The desperation of Labour's attacks on George Osborne is readily apparent in THIS very strange article by blogging Labour MP Tom Harris. He thinks that wizened old Thatcherites like me will have apoplexy at Osborne's suggestion that the Bank of England should intervene to stop rampant house price inflation.
Harris's logic is at best warped and at worst just plain mischievous. He appears to think that Thatcherites are all in favour of a totally free market without any form of intervention from anyone. He needs to read up on his economics. If that were the case there would be no case or need for a Bank of England whatsoever. That way lies madness.
Most people support the Bank of England's role in using its powers to help control inflation. It has always been slightly anomalous that house price inflation has been ignored. All George Osborne is suggesting is that the Bank should now give priority to preventing house price inflation getting out of control, in the way that it did in the late 1980s and over the last ten years. Perhaps if it had had those instructions, we wouldn't be in the dire straits we find ourselves in now.
What Tom Harris is suggesting is that we should "do nothing" (copyright Gordon Brown). Funny that.
6 comments:
"He appears to think that Thatcherites are all in favour of a totally free market without any form of intervention from anyone. He needs to read up on his economics. If that were the case there would be no case or need for a Bank of England whatsoever. That way lies madness."
Nonsense. The Bank of England by centrally manipulating interest rates (and always holding them too low) has caused this crisis. Interest rates should be decided by the free market, not a body with government privileges.
I wouldn't worry about Tom Harris and his post Iain. Notice that he's already being corrected by his own. Bluff and bluster on his behalf methinks.
ps If you have access to HolyroodLive tomorrow pm, have a look at the tory shadow finance laddie, Derek Brownlie. I'm impressed - aye even as a Scottish independent supporter.
Iain, am I incorrect in thinking that Gordon Brown dropped House prices from the inflation index measurement.
If this had been included wouldn't the inflation figure have been consistently higher than it was shown to be and therefore interest rates would have been raised thus damping the credit boom?
Can someone confirm that it was our great leader who did this?

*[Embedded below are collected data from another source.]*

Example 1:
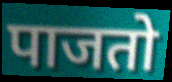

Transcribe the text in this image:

पाजतो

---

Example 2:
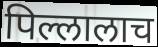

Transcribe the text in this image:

पिल्लालाच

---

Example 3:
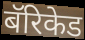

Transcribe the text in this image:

बॅरिकेड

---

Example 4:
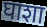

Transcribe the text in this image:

घाशा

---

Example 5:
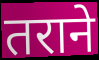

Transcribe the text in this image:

तराने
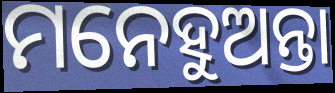
ମନେହୁଅନ୍ତା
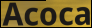
Acoca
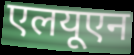
एलयूएन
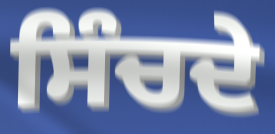
ਸਿੰਚਦੇ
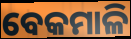
ବେକମାଳି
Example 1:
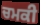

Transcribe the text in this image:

ਚਮਕੀ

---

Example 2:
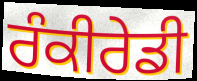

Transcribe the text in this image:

ਰੰਕੀਰੇਡੀ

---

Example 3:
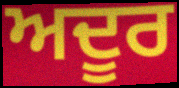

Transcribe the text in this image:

ਅਦੂਰ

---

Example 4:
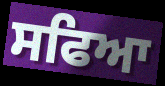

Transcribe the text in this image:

ਸਫਿਆ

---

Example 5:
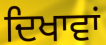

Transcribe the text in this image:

ਦਿਖਾਵਾਂ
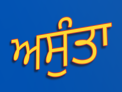
ਅਸੁੰਤਾ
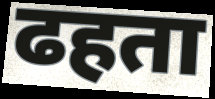
ढहता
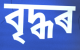
বৃদ্ধৰ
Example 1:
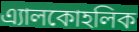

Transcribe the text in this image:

এ্যালকোহলিক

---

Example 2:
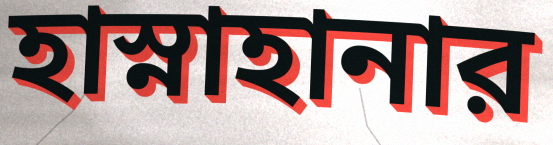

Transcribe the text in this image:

হাস্নাহানার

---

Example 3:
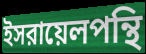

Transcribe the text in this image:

ইসরায়েলপন্থি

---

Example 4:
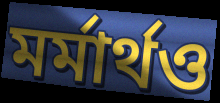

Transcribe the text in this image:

মর্মার্থও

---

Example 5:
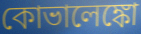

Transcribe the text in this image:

কোভালেঙ্কো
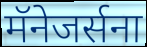
मॅनेजर्सना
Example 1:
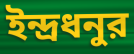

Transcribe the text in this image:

ইন্দ্রধনুর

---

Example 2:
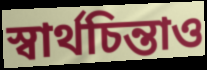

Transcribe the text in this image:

স্বার্থচিন্তাও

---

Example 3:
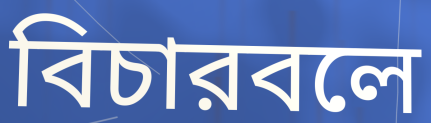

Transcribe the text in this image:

বিচারবলে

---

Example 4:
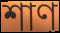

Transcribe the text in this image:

শাণ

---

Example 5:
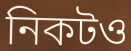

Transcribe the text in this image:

নিকটও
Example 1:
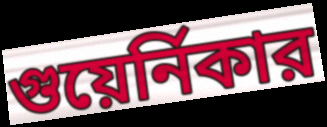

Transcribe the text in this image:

গুয়ের্নিকার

That would be the same Tom Harris who could not understand why we were moaning last year?
I notice he keeps rather quiet about that now...
As someone who started out as an artist, it has always amused me that the commercial value of art bears no relation to its intrinsic quality or its resemblance to anything I would call "Art".

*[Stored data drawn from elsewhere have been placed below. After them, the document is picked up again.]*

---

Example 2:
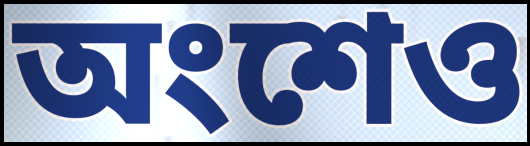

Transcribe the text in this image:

অংশেও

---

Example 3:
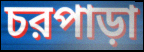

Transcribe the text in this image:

চরপাড়া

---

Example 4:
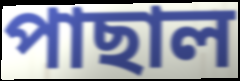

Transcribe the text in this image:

পাছাল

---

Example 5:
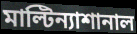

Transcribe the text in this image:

মাল্টিন্যাশানাল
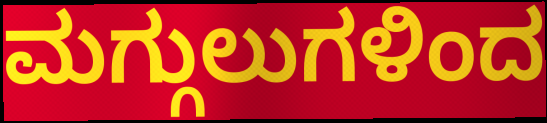
ಮಗ್ಗುಲುಗಳಿಂದ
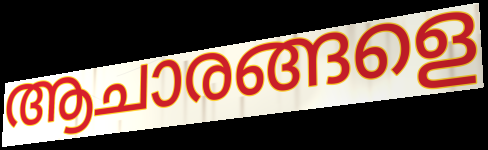
ആചാരങ്ങളെ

Art is a harmless paradigm of unfettered free marketeering. And of course, the only people who get their fingers burnt with it, by and large deserve it. It is wise, as Oscar Wilde would remind us, not to "know the price of everything and the value of nothing"
Woudn't it be awful if the price of what is most peoples' biggest financial asset, a house, was allowed to float in a similarly subjective fiscal pool?
Well until recently, it did.
I would suggest therefore that a radical re-think of the way people buy and sell houses is long overdue. Why did it get to the point where anybody with a computer could get a mortgage on line or fluff up his assets (Mandy, we know wwhere you live) and over step the bounds of prudence? Why did the Building Societies turn into banks? Why do people think their is a God-given right to buy?
The sort of top-down tinkering with the housing market that George is proposing is like picking a little spot that has a gallon of pus under it.
What needs to happen is a radical rethink. You could start by making it difficult to get on the ladder in the first place. You used to have to have saved some money. You used to have to have been with a building society for years before they would even see you. Why not bring back mutual societies?
In order to keep the heat out of the housing market, the best thing is not to build it with straw and matchwood in the first place.
He appears to think that Thatcherites are all in favour of a totally free market without any form of intervention from anyone.
Wasn't that, in essence, the policy of Gordon 'Light touch' Brown?